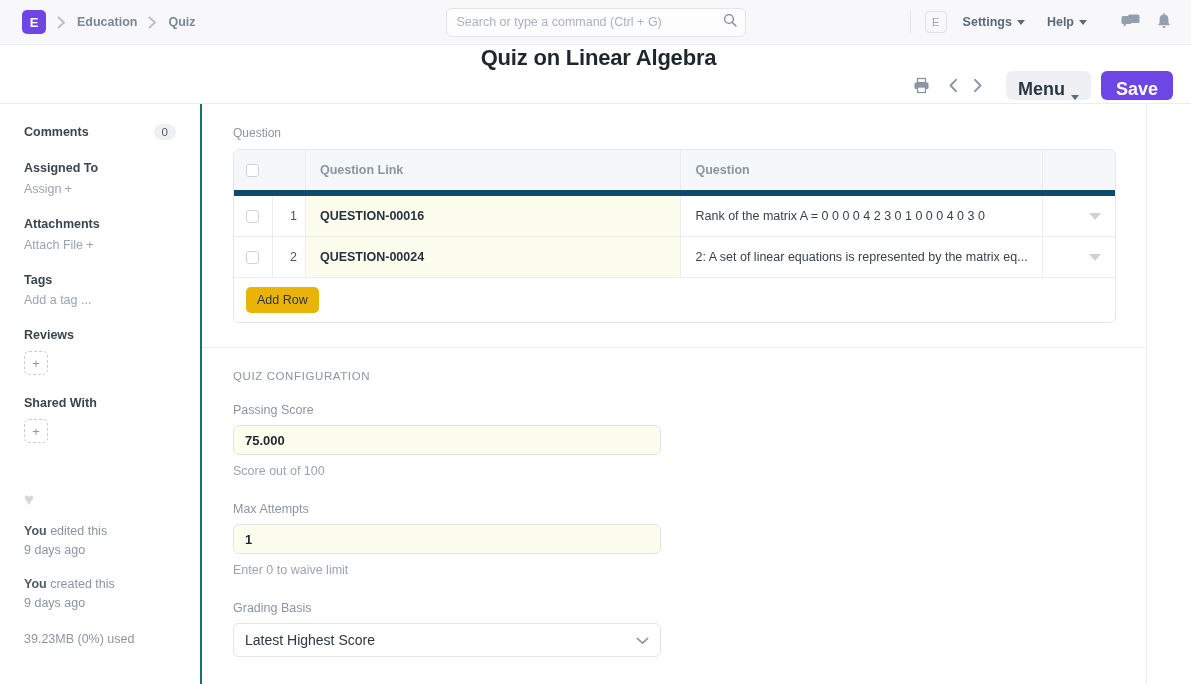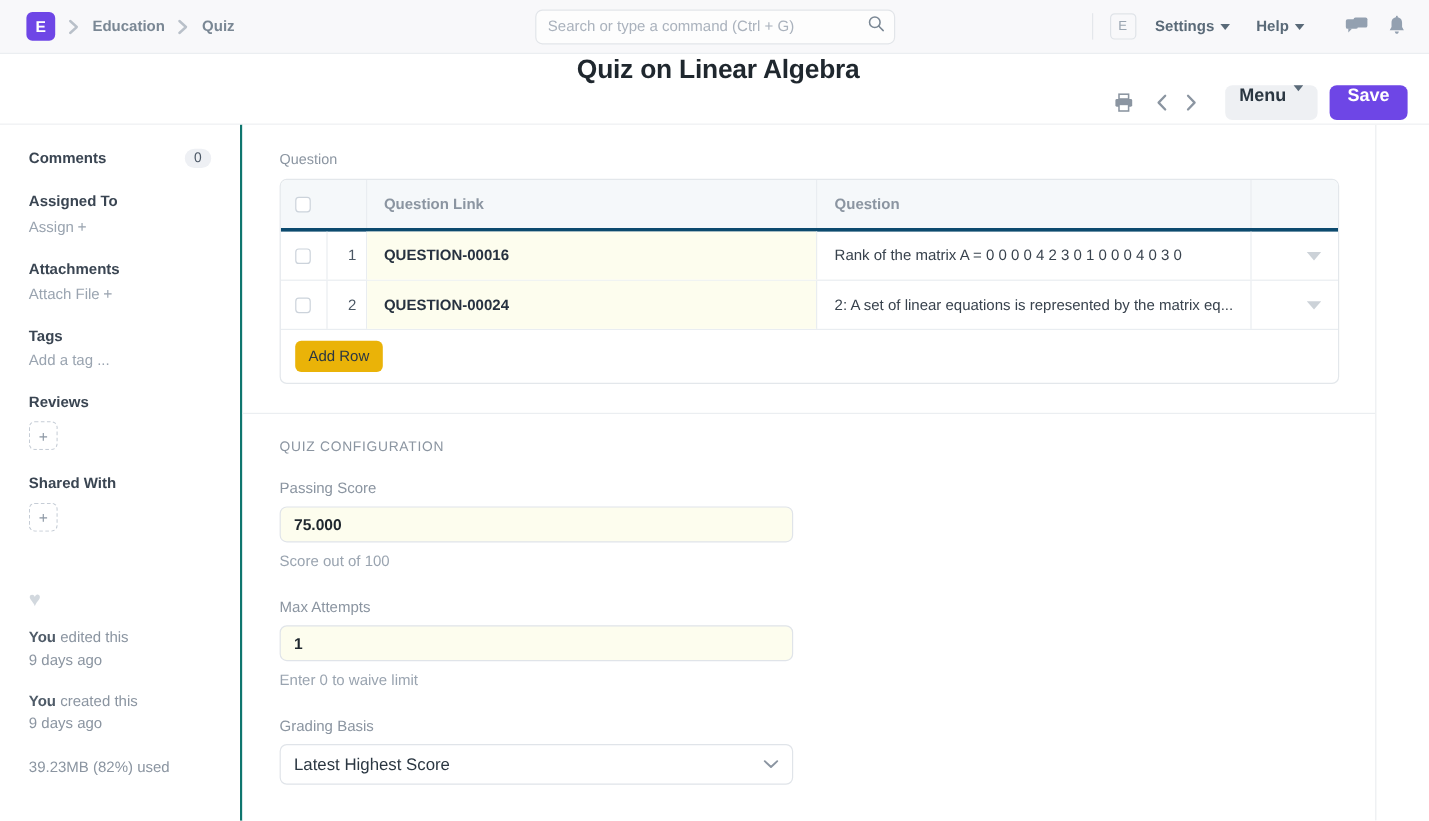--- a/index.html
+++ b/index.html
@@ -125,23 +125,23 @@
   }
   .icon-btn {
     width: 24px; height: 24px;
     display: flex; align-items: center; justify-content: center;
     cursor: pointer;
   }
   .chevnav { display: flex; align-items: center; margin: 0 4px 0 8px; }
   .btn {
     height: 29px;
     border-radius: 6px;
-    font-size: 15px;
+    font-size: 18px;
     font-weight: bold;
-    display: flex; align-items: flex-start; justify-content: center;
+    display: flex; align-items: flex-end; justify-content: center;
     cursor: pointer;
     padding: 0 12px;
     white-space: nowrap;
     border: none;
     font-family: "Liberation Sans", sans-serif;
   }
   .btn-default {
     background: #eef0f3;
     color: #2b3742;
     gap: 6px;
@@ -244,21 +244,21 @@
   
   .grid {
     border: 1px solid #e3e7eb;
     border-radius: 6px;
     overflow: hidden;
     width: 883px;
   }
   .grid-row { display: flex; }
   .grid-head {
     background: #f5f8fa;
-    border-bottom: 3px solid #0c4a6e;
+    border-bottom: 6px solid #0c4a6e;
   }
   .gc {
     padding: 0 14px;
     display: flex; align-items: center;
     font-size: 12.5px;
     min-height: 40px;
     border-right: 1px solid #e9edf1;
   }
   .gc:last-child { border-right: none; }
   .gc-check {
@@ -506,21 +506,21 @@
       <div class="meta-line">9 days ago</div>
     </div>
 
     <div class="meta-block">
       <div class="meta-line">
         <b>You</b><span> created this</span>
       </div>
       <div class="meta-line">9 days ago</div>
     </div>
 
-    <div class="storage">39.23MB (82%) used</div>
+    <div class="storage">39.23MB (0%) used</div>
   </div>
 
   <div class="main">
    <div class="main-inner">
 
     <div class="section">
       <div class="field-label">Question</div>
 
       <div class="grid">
...
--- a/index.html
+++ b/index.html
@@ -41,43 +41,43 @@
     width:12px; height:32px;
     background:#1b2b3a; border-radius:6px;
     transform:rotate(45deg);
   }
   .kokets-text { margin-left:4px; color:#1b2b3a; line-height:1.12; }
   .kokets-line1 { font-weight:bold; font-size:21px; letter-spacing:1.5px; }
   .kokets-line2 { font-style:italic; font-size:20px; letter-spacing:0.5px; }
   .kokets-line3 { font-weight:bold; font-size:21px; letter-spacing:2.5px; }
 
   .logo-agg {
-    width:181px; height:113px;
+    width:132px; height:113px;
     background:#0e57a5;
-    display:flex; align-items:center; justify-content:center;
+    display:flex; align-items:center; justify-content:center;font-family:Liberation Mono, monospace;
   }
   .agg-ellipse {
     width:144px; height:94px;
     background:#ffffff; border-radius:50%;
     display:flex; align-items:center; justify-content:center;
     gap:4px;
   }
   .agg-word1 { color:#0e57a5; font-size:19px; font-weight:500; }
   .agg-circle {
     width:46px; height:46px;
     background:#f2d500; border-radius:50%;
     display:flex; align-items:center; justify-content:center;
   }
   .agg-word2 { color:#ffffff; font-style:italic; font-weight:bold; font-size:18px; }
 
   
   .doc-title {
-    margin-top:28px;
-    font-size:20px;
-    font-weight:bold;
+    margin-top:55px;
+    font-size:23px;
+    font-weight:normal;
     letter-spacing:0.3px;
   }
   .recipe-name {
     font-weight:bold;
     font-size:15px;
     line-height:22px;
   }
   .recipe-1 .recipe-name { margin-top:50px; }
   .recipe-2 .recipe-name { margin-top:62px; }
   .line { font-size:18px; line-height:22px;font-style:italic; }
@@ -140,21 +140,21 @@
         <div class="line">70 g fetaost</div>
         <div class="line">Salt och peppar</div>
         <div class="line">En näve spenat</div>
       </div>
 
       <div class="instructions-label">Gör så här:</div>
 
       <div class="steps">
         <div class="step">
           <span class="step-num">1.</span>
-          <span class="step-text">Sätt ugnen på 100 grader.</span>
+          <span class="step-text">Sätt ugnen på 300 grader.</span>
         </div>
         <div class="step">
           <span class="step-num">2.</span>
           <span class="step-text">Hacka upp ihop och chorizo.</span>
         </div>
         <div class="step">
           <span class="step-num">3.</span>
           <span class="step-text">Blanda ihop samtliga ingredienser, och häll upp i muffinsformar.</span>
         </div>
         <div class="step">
* * *
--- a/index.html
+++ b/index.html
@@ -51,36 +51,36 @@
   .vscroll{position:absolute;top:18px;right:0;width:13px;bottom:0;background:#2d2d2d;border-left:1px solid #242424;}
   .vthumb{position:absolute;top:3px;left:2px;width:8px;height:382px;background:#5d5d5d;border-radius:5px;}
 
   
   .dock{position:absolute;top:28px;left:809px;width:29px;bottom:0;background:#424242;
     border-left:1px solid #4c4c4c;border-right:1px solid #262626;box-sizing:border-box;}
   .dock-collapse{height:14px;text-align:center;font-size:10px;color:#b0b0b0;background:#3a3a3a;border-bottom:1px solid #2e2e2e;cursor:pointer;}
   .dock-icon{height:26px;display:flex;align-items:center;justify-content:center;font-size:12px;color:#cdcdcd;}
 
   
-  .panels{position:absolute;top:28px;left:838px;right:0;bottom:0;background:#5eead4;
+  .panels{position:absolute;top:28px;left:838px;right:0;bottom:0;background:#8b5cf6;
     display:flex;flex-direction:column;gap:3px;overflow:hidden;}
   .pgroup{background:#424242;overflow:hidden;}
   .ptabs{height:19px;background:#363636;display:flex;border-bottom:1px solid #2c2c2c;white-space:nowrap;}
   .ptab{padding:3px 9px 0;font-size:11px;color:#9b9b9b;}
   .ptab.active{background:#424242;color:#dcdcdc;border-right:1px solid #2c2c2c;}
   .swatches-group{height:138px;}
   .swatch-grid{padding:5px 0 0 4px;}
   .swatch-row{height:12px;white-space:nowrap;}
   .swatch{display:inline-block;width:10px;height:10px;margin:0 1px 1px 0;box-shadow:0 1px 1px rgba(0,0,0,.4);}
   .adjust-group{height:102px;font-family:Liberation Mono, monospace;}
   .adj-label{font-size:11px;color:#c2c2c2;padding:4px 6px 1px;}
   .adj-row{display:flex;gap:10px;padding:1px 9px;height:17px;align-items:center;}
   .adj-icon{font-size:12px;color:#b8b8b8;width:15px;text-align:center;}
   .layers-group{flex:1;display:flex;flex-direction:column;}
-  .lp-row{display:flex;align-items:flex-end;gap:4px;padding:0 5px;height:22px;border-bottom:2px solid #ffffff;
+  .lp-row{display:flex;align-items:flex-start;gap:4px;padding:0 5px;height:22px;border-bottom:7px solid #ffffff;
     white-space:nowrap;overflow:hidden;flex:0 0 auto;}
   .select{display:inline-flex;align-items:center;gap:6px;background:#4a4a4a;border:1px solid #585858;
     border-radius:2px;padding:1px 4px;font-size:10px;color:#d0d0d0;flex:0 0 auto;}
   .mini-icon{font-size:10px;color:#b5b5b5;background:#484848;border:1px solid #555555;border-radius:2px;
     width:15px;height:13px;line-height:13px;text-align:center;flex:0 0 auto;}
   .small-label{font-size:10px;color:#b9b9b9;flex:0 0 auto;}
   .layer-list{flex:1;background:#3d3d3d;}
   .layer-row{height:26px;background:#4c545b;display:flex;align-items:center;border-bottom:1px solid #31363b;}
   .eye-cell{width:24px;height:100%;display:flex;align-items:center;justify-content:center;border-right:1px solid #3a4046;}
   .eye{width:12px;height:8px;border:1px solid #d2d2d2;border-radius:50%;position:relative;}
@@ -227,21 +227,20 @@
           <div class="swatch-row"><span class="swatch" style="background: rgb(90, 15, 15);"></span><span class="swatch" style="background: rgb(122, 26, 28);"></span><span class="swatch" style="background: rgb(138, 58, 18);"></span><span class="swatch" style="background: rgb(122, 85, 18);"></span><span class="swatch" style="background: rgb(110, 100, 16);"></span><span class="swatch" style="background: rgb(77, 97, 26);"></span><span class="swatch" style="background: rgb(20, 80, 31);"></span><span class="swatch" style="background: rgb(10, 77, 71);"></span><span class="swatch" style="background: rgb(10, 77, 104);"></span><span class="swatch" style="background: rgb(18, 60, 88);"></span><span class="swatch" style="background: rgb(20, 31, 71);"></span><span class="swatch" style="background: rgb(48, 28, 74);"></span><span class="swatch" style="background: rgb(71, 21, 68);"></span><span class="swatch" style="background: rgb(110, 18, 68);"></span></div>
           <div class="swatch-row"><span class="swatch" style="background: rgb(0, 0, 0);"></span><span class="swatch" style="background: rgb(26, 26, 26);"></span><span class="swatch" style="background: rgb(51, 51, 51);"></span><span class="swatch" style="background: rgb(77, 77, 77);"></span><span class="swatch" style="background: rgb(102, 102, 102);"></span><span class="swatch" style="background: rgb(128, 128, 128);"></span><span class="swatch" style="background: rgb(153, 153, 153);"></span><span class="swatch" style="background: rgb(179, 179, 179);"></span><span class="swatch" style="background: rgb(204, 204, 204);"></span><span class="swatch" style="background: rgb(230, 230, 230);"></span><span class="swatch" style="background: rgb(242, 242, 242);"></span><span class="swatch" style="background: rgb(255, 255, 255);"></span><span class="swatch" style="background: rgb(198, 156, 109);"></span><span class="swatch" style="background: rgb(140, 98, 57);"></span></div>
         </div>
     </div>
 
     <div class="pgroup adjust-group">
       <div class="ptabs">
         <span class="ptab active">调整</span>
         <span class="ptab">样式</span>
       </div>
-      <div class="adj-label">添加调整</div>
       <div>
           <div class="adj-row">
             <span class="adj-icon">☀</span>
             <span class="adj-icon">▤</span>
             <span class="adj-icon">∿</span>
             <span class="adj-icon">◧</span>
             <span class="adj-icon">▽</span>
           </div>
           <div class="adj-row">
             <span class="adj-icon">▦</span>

## TASK INSTRUCTIONS
Scan the listing above, and wherever a line holds the word "none", copy it.

## ANSWER TO THE PROBLEM
     border: none;
   .gc:last-child { border-right: none; }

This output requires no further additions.